**INPUT FOR THIS TASK**
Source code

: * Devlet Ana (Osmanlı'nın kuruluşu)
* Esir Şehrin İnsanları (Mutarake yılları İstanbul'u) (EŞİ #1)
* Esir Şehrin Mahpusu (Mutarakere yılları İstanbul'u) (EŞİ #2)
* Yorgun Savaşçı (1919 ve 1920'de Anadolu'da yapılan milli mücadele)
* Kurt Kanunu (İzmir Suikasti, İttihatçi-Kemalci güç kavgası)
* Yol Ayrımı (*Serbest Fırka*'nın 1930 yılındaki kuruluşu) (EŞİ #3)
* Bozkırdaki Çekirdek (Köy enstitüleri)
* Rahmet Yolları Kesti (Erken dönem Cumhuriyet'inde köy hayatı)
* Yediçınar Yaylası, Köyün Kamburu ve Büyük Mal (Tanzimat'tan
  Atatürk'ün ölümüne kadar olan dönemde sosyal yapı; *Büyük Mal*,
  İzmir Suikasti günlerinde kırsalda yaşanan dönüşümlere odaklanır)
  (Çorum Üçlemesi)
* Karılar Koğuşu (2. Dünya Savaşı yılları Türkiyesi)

**JOB ITEM**
Reproduce the entry above line for line, changing nothing.

**EXERCISE SOLUTION**
Source code

: * Devlet Ana (Osmanlı'nın kuruluşu)
* Esir Şehrin İnsanları (Mutarake yılları İstanbul'u) (EŞİ #1)
* Esir Şehrin Mahpusu (Mutarakere yılları İstanbul'u) (EŞİ #2)
* Yorgun Savaşçı (1919 ve 1920'de Anadolu'da yapılan milli mücadele)
* Kurt Kanunu (İzmir Suikasti, İttihatçi-Kemalci güç kavgası)
* Yol Ayrımı (*Serbest Fırka*'nın 1930 yılındaki kuruluşu) (EŞİ #3)
* Bozkırdaki Çekirdek (Köy enstitüleri)
* Rahmet Yolları Kesti (Erken dönem Cumhuriyet'inde köy hayatı)
* Yediçınar Yaylası, Köyün Kamburu ve Büyük Mal (Tanzimat'tan
  Atatürk'ün ölümüne kadar olan dönemde sosyal yapı; *Büyük Mal*,
  İzmir Suikasti günlerinde kırsalda yaşanan dönüşümlere odaklanır)
  (Çorum Üçlemesi)
* Karılar Koğuşu (2. Dünya Savaşı yılları Türkiyesi)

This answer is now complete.